Proof-of-Concept Attacks

To demonstrate the practicality of this technique, Johann Rehberger, a researcher who coined the term "ASCII smuggling," created two proof-of-concept (POC) attacks targeting Microsoft 365 Copilot. These attacks illustrate how invisible characters can be used to extract sensitive information:

Sales Figures Extraction:
- The attack searches a user's inbox for emails containing sales figures.
- Once found, the model appends the figures in invisible characters to a URL and instructs the user to visit the link.
- The user, unaware of the hidden content, clicks the link, sending the data to the attacker’s server.
One-Time Passcode Extraction:
- Similar to the first attack, this one targets one-time passcodes (OTPs) in emails.
- The model appends the OTP in invisible characters to a URL and instructs the user to click it.
- Again, the hidden content is exfiltrated to the attacker’s server.

Mitigations

Microsoft introduced mitigations for these attacks several months after they were discovered.
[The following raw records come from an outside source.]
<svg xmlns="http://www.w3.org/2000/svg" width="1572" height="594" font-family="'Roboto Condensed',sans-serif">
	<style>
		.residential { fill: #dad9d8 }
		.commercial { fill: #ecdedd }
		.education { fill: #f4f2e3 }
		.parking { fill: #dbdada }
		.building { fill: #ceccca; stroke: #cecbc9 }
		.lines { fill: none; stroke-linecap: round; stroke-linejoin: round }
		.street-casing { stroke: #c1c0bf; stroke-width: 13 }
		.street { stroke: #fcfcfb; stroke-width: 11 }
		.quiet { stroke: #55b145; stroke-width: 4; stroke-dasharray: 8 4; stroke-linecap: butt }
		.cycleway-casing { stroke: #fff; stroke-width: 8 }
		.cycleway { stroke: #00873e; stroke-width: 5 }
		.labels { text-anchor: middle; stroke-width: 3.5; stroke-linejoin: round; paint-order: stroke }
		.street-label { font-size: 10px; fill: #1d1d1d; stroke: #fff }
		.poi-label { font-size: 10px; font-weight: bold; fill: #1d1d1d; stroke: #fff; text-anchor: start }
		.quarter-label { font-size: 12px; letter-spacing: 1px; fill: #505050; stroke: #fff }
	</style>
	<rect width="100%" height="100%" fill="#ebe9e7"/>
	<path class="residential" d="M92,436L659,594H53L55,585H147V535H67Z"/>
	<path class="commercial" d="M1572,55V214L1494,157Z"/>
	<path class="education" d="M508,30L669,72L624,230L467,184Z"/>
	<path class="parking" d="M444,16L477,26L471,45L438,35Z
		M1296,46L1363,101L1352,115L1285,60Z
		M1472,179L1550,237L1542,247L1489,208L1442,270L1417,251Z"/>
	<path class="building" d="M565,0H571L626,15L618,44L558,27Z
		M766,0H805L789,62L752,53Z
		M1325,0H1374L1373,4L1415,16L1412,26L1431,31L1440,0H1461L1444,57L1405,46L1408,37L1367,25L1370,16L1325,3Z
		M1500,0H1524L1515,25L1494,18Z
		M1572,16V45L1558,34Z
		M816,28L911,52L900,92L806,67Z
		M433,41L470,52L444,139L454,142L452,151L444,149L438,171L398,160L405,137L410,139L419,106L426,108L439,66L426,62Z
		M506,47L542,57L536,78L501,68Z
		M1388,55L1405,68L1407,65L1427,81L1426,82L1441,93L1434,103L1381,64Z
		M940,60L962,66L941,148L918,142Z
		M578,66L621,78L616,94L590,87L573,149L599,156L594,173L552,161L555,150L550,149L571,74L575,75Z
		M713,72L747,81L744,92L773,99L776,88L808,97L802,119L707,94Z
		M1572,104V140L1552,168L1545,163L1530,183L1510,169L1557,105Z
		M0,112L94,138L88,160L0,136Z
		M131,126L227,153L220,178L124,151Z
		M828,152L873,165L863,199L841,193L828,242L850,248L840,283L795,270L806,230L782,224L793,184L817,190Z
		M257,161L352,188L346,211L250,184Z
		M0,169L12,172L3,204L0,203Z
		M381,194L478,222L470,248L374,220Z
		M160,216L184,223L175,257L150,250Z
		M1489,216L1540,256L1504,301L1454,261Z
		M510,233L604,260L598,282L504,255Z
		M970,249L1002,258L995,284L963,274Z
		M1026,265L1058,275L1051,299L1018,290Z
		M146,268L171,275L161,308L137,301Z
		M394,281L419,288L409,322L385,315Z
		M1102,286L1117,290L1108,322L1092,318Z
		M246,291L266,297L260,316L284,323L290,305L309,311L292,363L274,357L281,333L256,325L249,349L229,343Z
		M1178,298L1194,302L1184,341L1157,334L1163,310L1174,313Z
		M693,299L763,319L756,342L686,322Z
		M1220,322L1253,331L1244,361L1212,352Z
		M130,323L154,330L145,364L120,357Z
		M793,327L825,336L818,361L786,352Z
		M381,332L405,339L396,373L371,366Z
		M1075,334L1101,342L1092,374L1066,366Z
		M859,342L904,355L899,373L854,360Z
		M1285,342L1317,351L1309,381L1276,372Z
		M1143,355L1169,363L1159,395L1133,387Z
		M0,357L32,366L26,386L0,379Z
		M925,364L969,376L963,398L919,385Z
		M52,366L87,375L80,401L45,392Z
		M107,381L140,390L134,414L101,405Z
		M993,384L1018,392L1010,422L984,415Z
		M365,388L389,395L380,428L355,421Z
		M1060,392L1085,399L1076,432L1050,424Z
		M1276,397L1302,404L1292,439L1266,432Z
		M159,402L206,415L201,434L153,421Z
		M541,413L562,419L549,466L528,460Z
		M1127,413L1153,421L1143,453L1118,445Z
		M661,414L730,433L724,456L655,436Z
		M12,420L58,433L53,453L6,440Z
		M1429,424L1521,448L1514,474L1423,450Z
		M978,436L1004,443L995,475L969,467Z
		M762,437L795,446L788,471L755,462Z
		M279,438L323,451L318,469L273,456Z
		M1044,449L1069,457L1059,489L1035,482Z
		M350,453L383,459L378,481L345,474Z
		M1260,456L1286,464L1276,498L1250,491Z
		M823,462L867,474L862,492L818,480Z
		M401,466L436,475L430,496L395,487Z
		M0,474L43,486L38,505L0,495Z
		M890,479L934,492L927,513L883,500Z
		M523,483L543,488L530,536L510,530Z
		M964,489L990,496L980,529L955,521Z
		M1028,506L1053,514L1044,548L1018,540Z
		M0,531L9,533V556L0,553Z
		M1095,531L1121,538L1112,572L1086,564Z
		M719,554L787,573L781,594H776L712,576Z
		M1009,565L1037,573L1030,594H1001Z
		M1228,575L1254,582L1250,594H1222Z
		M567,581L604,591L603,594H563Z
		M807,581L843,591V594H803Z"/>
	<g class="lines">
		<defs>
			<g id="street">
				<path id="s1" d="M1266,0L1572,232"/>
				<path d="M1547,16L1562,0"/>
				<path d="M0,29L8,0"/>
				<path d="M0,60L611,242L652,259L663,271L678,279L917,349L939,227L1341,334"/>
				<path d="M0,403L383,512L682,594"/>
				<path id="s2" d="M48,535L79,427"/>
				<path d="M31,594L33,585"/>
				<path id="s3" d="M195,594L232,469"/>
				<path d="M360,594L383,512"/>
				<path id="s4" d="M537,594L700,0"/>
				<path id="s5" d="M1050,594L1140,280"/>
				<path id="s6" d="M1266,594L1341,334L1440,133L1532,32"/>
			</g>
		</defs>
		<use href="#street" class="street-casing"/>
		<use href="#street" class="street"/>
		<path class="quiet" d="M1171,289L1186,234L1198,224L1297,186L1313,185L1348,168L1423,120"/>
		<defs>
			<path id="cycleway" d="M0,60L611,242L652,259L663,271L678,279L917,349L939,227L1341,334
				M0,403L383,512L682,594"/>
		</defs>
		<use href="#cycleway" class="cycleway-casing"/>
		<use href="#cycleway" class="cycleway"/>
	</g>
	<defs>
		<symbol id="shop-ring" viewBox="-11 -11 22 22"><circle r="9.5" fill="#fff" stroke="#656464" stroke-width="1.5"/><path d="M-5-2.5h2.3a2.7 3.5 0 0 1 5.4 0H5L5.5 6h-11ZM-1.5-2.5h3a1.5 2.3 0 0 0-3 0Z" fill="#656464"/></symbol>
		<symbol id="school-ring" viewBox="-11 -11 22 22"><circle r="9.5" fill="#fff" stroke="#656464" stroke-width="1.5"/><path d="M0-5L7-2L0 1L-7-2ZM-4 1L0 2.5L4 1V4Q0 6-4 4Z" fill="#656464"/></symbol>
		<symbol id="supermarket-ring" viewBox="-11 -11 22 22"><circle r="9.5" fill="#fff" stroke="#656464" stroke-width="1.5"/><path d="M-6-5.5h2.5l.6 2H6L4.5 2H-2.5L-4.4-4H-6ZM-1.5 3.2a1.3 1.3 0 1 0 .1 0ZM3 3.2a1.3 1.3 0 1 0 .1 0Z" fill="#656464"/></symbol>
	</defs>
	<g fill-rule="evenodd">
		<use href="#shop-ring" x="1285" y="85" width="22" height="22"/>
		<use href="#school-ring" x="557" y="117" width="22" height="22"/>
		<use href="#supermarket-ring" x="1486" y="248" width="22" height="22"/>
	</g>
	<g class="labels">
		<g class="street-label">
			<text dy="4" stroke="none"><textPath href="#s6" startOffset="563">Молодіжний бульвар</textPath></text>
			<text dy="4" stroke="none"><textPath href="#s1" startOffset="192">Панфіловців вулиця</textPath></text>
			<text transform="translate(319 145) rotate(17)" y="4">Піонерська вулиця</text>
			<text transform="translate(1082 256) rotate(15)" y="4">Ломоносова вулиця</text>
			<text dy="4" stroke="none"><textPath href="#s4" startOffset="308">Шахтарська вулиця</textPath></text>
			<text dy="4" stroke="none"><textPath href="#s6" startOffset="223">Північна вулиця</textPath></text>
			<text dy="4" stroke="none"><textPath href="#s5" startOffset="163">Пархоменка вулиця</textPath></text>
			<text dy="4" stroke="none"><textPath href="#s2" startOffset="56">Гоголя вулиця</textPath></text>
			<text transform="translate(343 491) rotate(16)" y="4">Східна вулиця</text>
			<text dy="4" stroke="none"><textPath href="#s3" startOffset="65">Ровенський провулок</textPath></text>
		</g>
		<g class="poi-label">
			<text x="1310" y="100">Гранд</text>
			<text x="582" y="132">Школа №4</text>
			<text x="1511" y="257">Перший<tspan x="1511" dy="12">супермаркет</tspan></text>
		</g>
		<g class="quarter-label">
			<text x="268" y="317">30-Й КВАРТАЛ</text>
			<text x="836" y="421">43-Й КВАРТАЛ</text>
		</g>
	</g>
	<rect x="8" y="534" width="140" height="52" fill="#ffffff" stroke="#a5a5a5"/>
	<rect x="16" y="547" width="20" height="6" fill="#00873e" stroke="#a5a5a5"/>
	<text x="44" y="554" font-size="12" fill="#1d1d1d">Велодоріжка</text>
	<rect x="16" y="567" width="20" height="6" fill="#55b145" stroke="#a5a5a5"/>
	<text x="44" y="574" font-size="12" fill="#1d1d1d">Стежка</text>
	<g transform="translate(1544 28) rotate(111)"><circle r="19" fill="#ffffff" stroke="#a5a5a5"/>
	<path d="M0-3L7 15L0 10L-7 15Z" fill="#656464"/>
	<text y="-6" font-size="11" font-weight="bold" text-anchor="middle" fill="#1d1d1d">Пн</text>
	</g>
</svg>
However, the broader implications of this vulnerability remain concerning:

User Awareness: Educating users about the potential risks and encouraging them to be cautious when interacting with AI-generated links.
Input Sanitization: Implementing robust input sanitization techniques to filter out non-renderable characters before processing user inputs in LLMs.
Model Enhancements: Continuously updating and enhancing LLMs to better handle and detect such covert channels.

Conclusion

The discovery of invisible Unicode characters as a covert communication channel underscores the evolving nature of AI security. As LLMs become more sophisticated, so do the methods used to exploit them. Security practitioners and developers must stay vigilant and proactive in addressing these emerging threats.